## INSTRUCTIONS TO FOLLOW
Everything in the data gets repeated exactly, except for the pictures.

## SUPPLIED MATERIAL

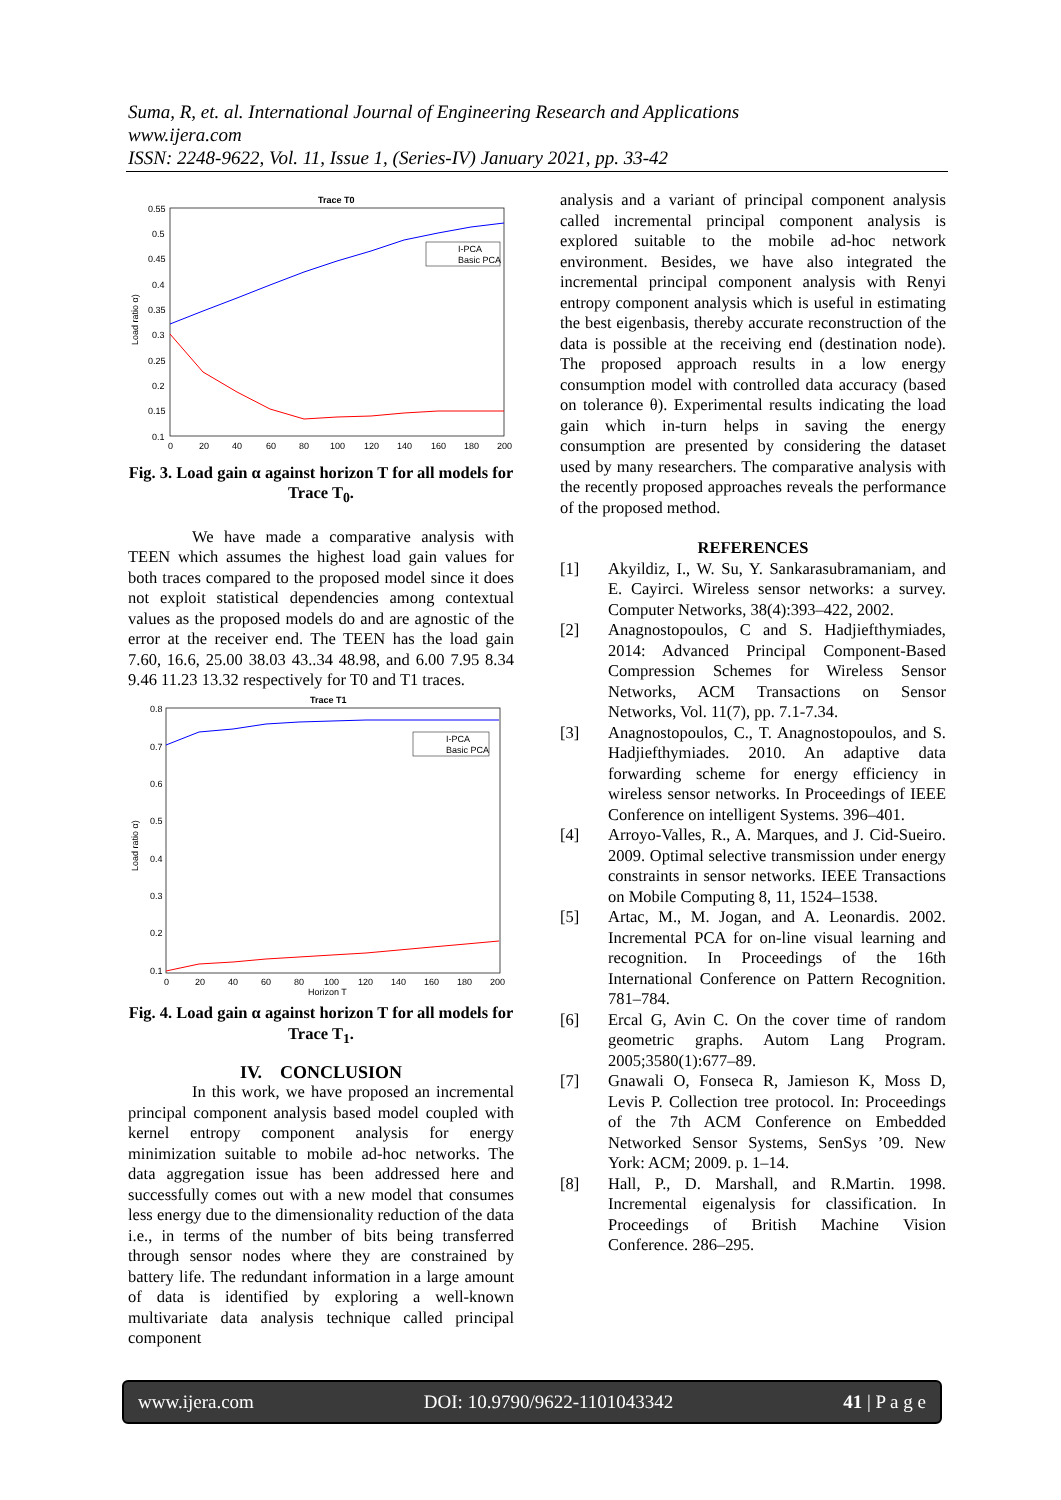Suma, R, et. al. International Journal of Engineering Research and Applications
www.ijera.com
ISSN: 2248-9622, Vol. 11, Issue 1, (Series-IV) January 2021, pp. 33-42
Trace T0
Load ratio α)
I-PCA
Basic PCA
0.55
0.5
0.45
0.4
0.35
0.3
0.25
0.2
0.15
0.1
0
20
40
60
80
100
120
140
160
180
200
Fig. 3. Load gain α against horizon T for all models for Trace T<sub>0</sub>.
We have made a comparative analysis with TEEN which assumes the highest load gain values for both traces compared to the proposed model since it does not exploit statistical dependencies among contextual values as the proposed models do and are agnostic of the error at the receiver end. The TEEN has the load gain 7.60, 16.6, 25.00 38.03 43..34 48.98, and 6.00 7.95 8.34 9.46 11.23 13.32 respectively for T0 and T1 traces.
Trace T1
Load ratio α)
I-PCA
Basic PCA
0.8
0.7
0.6
0.5
0.4
0.3
0.2
0.1
0
20
40
60
80
100
120
140
160
180
200
Horizon T
Fig. 4. Load gain α against horizon T for all models for Trace T<sub>1</sub>.
IV. CONCLUSION
In this work, we have proposed an incremental principal component analysis based model coupled with kernel entropy component analysis for energy minimization suitable to mobile ad-hoc networks. The data aggregation issue has been addressed here and successfully comes out with a new model that consumes less energy due to the dimensionality reduction of the data i.e., in terms of the number of bits being transferred through sensor nodes where they are constrained by battery life. The redundant information in a large amount of data is identified by exploring a well-known multivariate data analysis technique called principal component
analysis and a variant of principal component analysis called incremental principal component analysis is explored suitable to the mobile ad-hoc network environment. Besides, we have also integrated the incremental principal component analysis with Renyi entropy component analysis which is useful in estimating the best eigenbasis, thereby accurate reconstruction of the data is possible at the receiving end (destination node). The proposed approach results in a low energy consumption model with controlled data accuracy (based on tolerance θ). Experimental results indicating the load gain which in-turn helps in saving the energy consumption are presented by considering the dataset used by many researchers. The comparative analysis with the recently proposed approaches reveals the performance of the proposed method.
REFERENCES
[1] Akyildiz, I., W. Su, Y. Sankarasubramaniam, and E. Cayirci. Wireless sensor networks: a survey. Computer Networks, 38(4):393–422, 2002.
[2] Anagnostopoulos, C and S. Hadjiefthymiades, 2014: Advanced Principal Component-Based Compression Schemes for Wireless Sensor Networks, ACM Transactions on Sensor Networks, Vol. 11(7), pp. 7.1-7.34.
[3] Anagnostopoulos, C., T. Anagnostopoulos, and S. Hadjiefthymiades. 2010. An adaptive data forwarding scheme for energy efficiency in wireless sensor networks. In Proceedings of IEEE Conference on intelligent Systems. 396–401.
[4] Arroyo-Valles, R., A. Marques, and J. Cid-Sueiro. 2009. Optimal selective transmission under energy constraints in sensor networks. IEEE Transactions on Mobile Computing 8, 11, 1524–1538.
[5] Artac, M., M. Jogan, and A. Leonardis. 2002. Incremental PCA for on-line visual learning and recognition. In Proceedings of the 16th International Conference on Pattern Recognition. 781–784.
[6] Ercal G, Avin C. On the cover time of random geometric graphs. Autom Lang Program. 2005;3580(1):677–89.
[7] Gnawali O, Fonseca R, Jamieson K, Moss D, Levis P. Collection tree protocol. In: Proceedings of the 7th ACM Conference on Embedded Networked Sensor Systems, SenSys ’09. New York: ACM; 2009. p. 1–14.
[8] Hall, P., D. Marshall, and R.Martin. 1998. Incremental eigenalysis for classification. In Proceedings of British Machine Vision Conference. 286–295.
www.ijera.com DOI: 10.9790/9622-1101043342 41 | P a g e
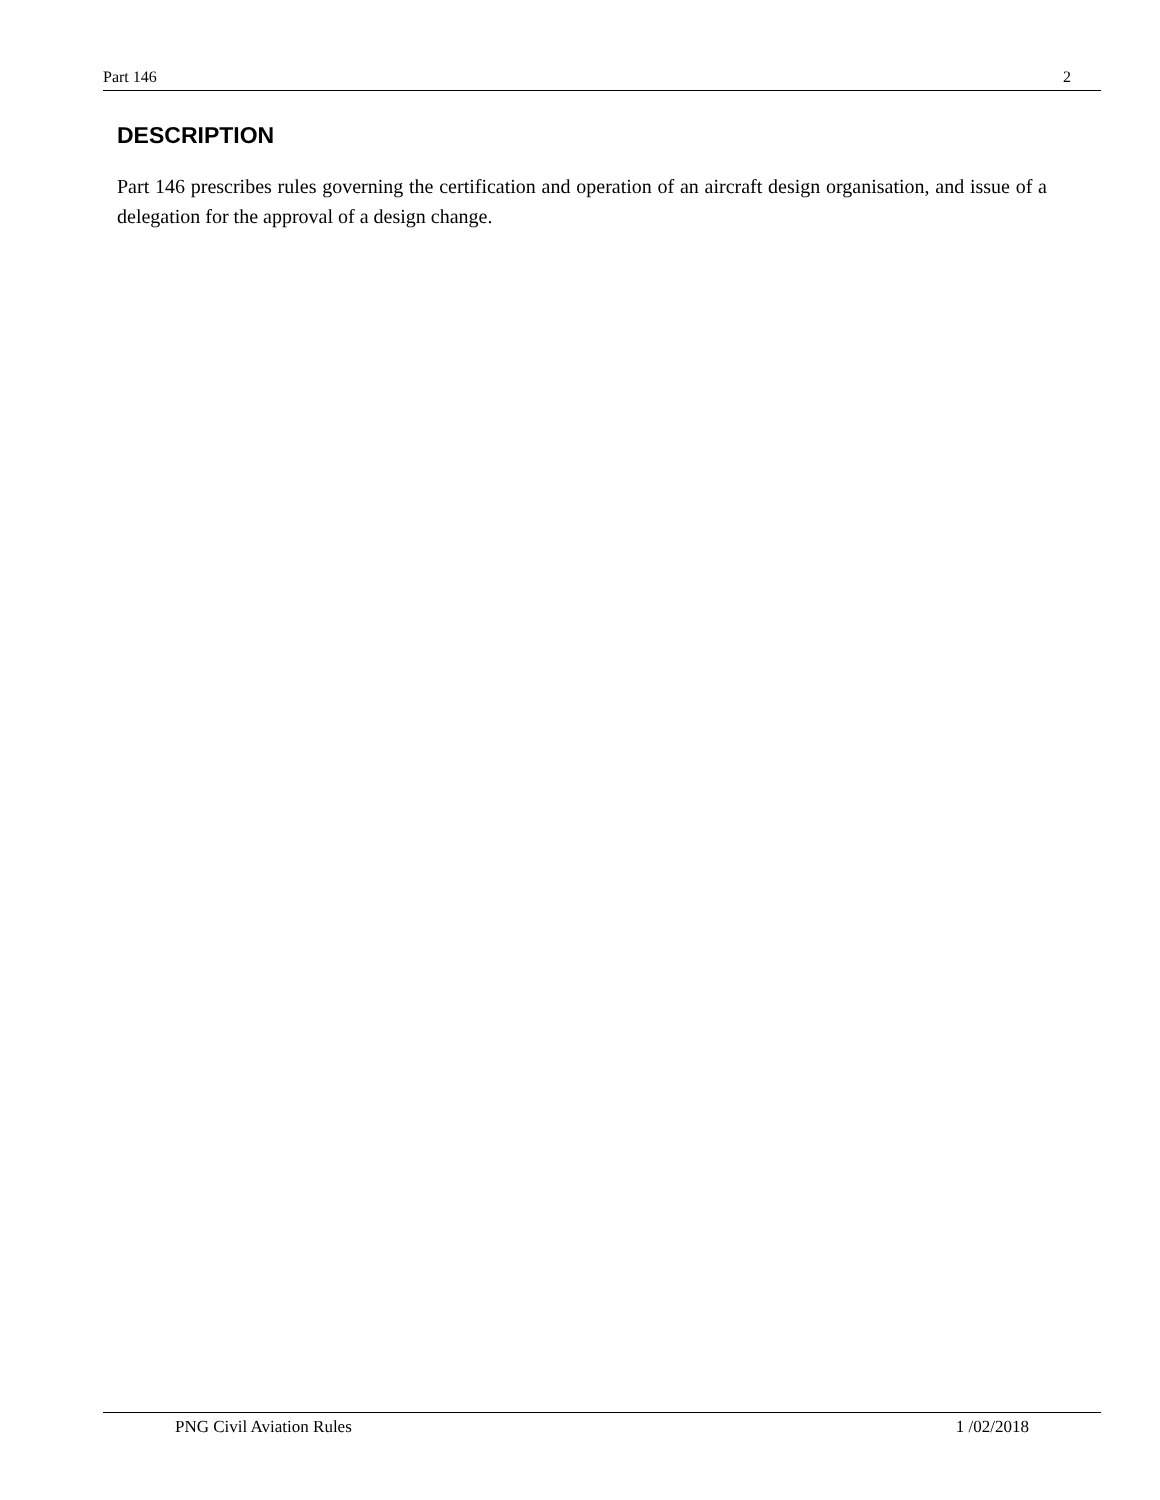Part 146 2
DESCRIPTION
Part 146 prescribes rules governing the certification and operation of an aircraft design organisation, and issue of a delegation for the approval of a design change.
PNG Civil Aviation Rules 1 /02/2018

## ANSWER BOX
Suma, R, et. al. International Journal of Engineering Research and Applications
www.ijera.com
ISSN: 2248-9622, Vol. 11, Issue 1, (Series-IV) January 2021, pp. 33-42
Trace T0
Load ratio α)
I-PCA
Basic PCA
0.55
0.5
0.45
0.4
0.35
0.3
0.25
0.2
0.15
0.1
0
20
40
60
80
100
120
140
160
180
200
Fig. 3. Load gain α against horizon T for all models for Trace T<sub>0</sub>.
We have made a comparative analysis with TEEN which assumes the highest load gain values for both traces compared to the proposed model since it does not exploit statistical dependencies among contextual values as the proposed models do and are agnostic of the error at the receiver end. The TEEN has the load gain 7.60, 16.6, 25.00 38.03 43..34 48.98, and 6.00 7.95 8.34 9.46 11.23 13.32 respectively for T0 and T1 traces.
Trace T1
Load ratio α)
I-PCA
Basic PCA
0.8
0.7
0.6
0.5
0.4
0.3
0.2
0.1
0
20
40
60
80
100
120
140
160
180
200
Horizon T
Fig. 4. Load gain α against horizon T for all models for Trace T<sub>1</sub>.
IV. CONCLUSION
In this work, we have proposed an incremental principal component analysis based model coupled with kernel entropy component analysis for energy minimization suitable to mobile ad-hoc networks. The data aggregation issue has been addressed here and successfully comes out with a new model that consumes less energy due to the dimensionality reduction of the data i.e., in terms of the number of bits being transferred through sensor nodes where they are constrained by battery life. The redundant information in a large amount of data is identified by exploring a well-known multivariate data analysis technique called principal component
analysis and a variant of principal component analysis called incremental principal component analysis is explored suitable to the mobile ad-hoc network environment. Besides, we have also integrated the incremental principal component analysis with Renyi entropy component analysis which is useful in estimating the best eigenbasis, thereby accurate reconstruction of the data is possible at the receiving end (destination node). The proposed approach results in a low energy consumption model with controlled data accuracy (based on tolerance θ). Experimental results indicating the load gain which in-turn helps in saving the energy consumption are presented by considering the dataset used by many researchers. The comparative analysis with the recently proposed approaches reveals the performance of the proposed method.
REFERENCES
[1] Akyildiz, I., W. Su, Y. Sankarasubramaniam, and E. Cayirci. Wireless sensor networks: a survey. Computer Networks, 38(4):393–422, 2002.
[2] Anagnostopoulos, C and S. Hadjiefthymiades, 2014: Advanced Principal Component-Based Compression Schemes for Wireless Sensor Networks, ACM Transactions on Sensor Networks, Vol. 11(7), pp. 7.1-7.34.
[3] Anagnostopoulos, C., T. Anagnostopoulos, and S. Hadjiefthymiades. 2010. An adaptive data forwarding scheme for energy efficiency in wireless sensor networks. In Proceedings of IEEE Conference on intelligent Systems. 396–401.
[4] Arroyo-Valles, R., A. Marques, and J. Cid-Sueiro. 2009. Optimal selective transmission under energy constraints in sensor networks. IEEE Transactions on Mobile Computing 8, 11, 1524–1538.
[5] Artac, M., M. Jogan, and A. Leonardis. 2002. Incremental PCA for on-line visual learning and recognition. In Proceedings of the 16th International Conference on Pattern Recognition. 781–784.
[6] Ercal G, Avin C. On the cover time of random geometric graphs. Autom Lang Program. 2005;3580(1):677–89.
[7] Gnawali O, Fonseca R, Jamieson K, Moss D, Levis P. Collection tree protocol. In: Proceedings of the 7th ACM Conference on Embedded Networked Sensor Systems, SenSys ’09. New York: ACM; 2009. p. 1–14.
[8] Hall, P., D. Marshall, and R.Martin. 1998. Incremental eigenalysis for classification. In Proceedings of British Machine Vision Conference. 286–295.
www.ijera.com DOI: 10.9790/9622-1101043342 41 | P a g e
Part 146 2
DESCRIPTION
Part 146 prescribes rules governing the certification and operation of an aircraft design organisation, and issue of a delegation for the approval of a design change.
PNG Civil Aviation Rules 1 /02/2018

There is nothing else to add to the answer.